# start of Dataset records

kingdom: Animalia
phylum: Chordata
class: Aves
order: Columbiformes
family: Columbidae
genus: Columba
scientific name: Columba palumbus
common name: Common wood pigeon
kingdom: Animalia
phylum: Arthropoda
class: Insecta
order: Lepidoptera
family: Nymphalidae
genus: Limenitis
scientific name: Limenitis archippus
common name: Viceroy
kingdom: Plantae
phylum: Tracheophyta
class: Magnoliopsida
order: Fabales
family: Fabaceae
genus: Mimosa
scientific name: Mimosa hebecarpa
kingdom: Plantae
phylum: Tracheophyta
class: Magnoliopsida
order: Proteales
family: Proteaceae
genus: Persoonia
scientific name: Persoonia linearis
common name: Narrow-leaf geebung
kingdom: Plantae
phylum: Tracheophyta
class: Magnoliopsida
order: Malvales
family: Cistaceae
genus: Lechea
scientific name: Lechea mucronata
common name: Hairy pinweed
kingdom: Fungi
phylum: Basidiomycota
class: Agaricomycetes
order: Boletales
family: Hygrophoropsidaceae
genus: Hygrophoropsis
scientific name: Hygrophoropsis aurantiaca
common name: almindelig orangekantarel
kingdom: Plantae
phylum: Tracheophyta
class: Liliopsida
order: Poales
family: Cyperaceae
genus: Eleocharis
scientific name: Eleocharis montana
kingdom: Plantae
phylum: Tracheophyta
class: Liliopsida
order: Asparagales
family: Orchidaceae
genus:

# end of Dataset records

**Work to do**
Replace "common name" with "vernacular name" everywhere in the material above, and leave every other line and word unchanged.

**Task response**
kingdom: Animalia
phylum: Chordata
class: Aves
order: Columbiformes
family: Columbidae
genus: Columba
scientific name: Columba palumbus
vernacular name: Common wood pigeon
kingdom: Animalia
phylum: Arthropoda
class: Insecta
order: Lepidoptera
family: Nymphalidae
genus: Limenitis
scientific name: Limenitis archippus
vernacular name: Viceroy
kingdom: Plantae
phylum: Tracheophyta
class: Magnoliopsida
order: Fabales
family: Fabaceae
genus: Mimosa
scientific name: Mimosa hebecarpa
kingdom: Plantae
phylum: Tracheophyta
class: Magnoliopsida
order: Proteales
family: Proteaceae
genus: Persoonia
scientific name: Persoonia linearis
vernacular name: Narrow-leaf geebung
kingdom: Plantae
phylum: Tracheophyta
class: Magnoliopsida
order: Malvales
family: Cistaceae
genus: Lechea
scientific name: Lechea mucronata
vernacular name: Hairy pinweed
kingdom: Fungi
phylum: Basidiomycota
class: Agaricomycetes
order: Boletales
family: Hygrophoropsidaceae
genus: Hygrophoropsis
scientific name: Hygrophoropsis aurantiaca
vernacular name: almindelig orangekantarel
kingdom: Plantae
phylum: Tracheophyta
class: Liliopsida
order: Poales
family: Cyperaceae
genus: Eleocharis
scientific name: Eleocharis montana
kingdom: Plantae
phylum: Tracheophyta
class: Liliopsida
order: Asparagales
family: Orchidaceae
genus:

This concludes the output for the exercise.